In the instant case, armed men held up the second truck owned by private respondent
which carried petitioner's cargo. The record shows that an information for robbery in band
was filed in the Court of First Instance of Tarlac, Branch 2, in Criminal Case No. 198 entitled
"People of the Philippines v. Felipe Boncorno, Napoleon Presno, Armando Mesina, Oscar
Oria and one John Doe." There, the accused were charged with willfully and unlawfully
taking and carrying away with them the second truck, driven by Manuel Estrada and loaded
with the 600 cartons of Liberty filled milk destined for delivery at petitioner's store in
Urdaneta, Pangasinan. The decision of the trial court shows that the accused acted with
grave, if not irresistible, threat, violence or force. 3 Three (3) of the five (5) hold-uppers
were armed with firearms. The robbers not only took away the truck and its cargo but also
kidnapped the driver and his helper, detaining them for several days and later releasing
them in another province (in Zambales). The hijacked truck was subsequently found by the
police in Quezon City.
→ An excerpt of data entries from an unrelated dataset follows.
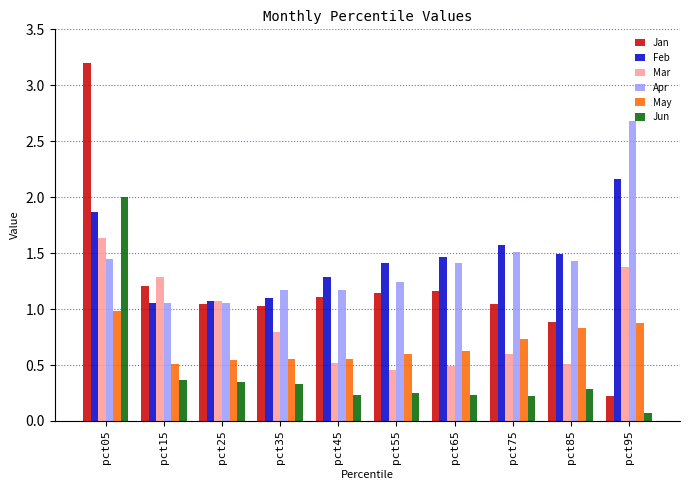

At which label does Jan first exceed 1?

pct05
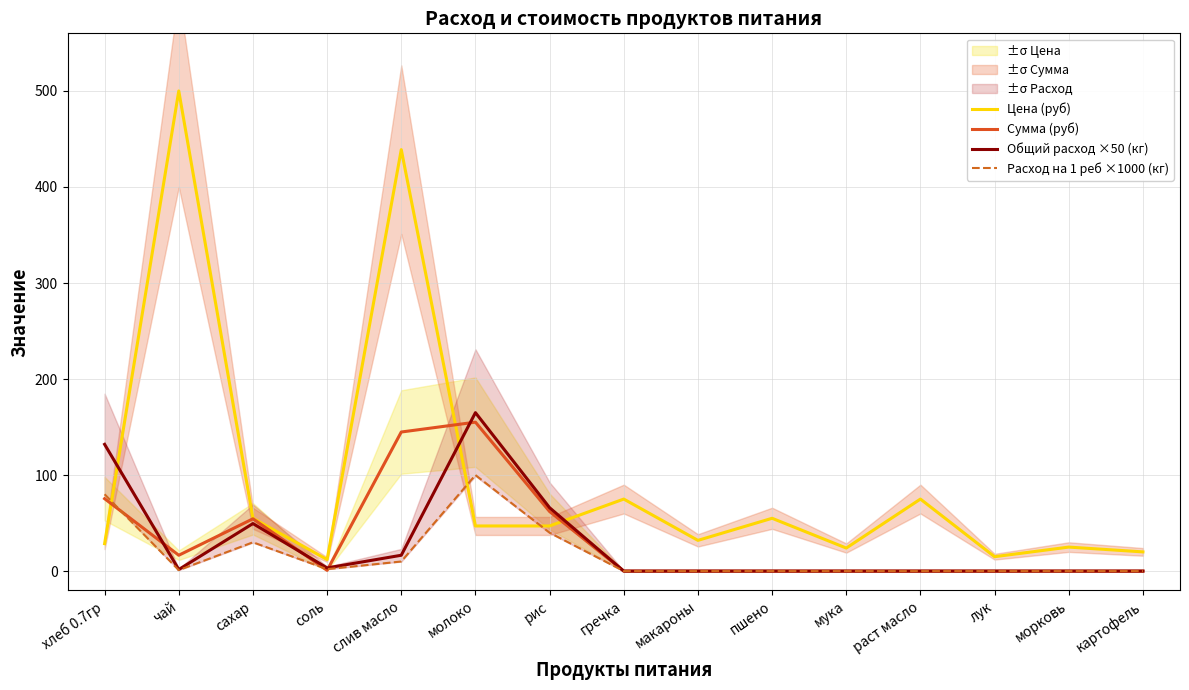

What is the label of the 15th point from the right?

хлеб 0.7гр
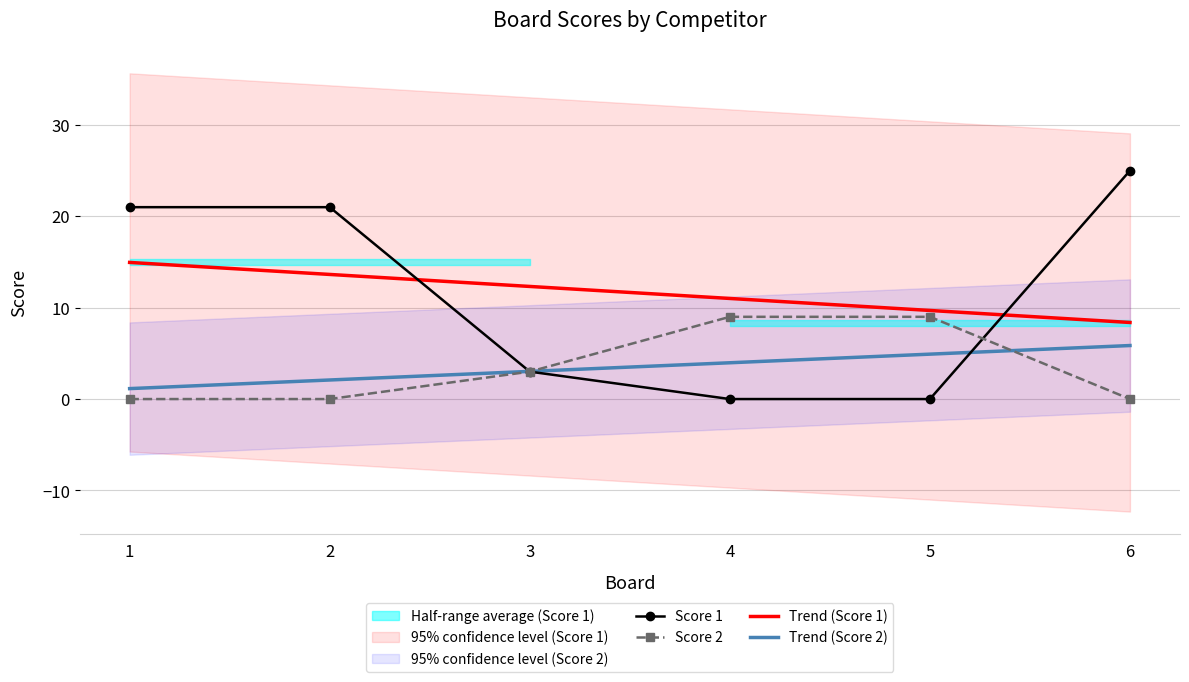

Reading left to right, transcribe all the data shown in this chart.

Score 1: 21.0	21.0	3.0	0.0	0.0	25.0
Score 2: 0.0	0.0	3.0	9.0	9.0	0.0
Trend (Score 1): 15.0	13.6	12.3	11.0	9.7	8.4
Trend (Score 2): 1.1	2.1	3.0	4.0	4.9	5.9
The Court of First Instance convicted all the accused of robbery,
though not of robbery in band. 4
In these circumstances, we hold that the occurrence of the loss must reasonably be
regarded as quite beyond the control of the common carrier and properly regarded as a
fortuitous event. It is necessary to recall that even common carriers are not made absolute
insurers against all risks of travel and of transport of goods, and are not held liable for acts
or events which cannot be foreseen or are inevitable, provided that they shall have
complied with the rigorous standard of extraordinary diligence. prLL

We, therefore, agree with the result reached by the Court of Appeals that private
respondent Cendaña is not liable for the value of the undelivered merchandise which was
lost because of an event entirely beyond private respondent's control.
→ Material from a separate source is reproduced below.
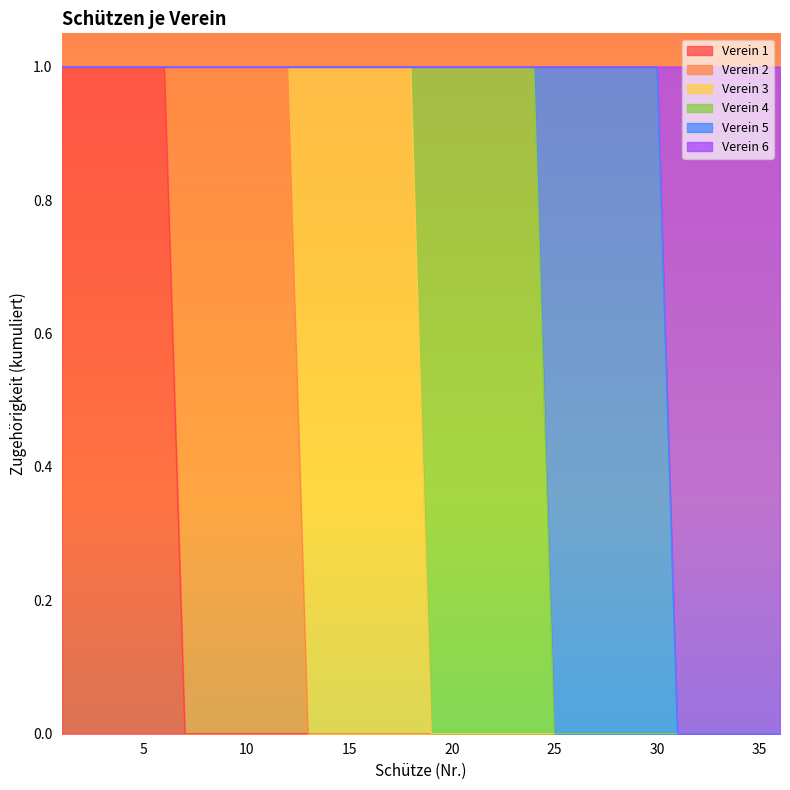

True or false: Verein 1 and Verein 3 intersect in this chart.

False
ACCORDINGLY, the Petition for Review on Certiorari is hereby DENIED and the Decision of
the Court of Appeals dated 3 August 1977 is AFFIRMED. No pronouncement as to costs.
SO ORDERED.
Fernan, C.J., Gutierrez, Jr., Bidin and Cortés, JJ., concur.
Footnotes

1. Rollo, p. 14.
2. Article 1733, Civil Code.
3. Rollo, p. 22.

4. The evidence of the prosecution did not show that more than three (3) of the five (5)
hold-uppers were armed. Thus, the existence of a "band" within the technical meaning of
Article 306 of the Revised Penal Code, was not affirmatively proved by the prosecution.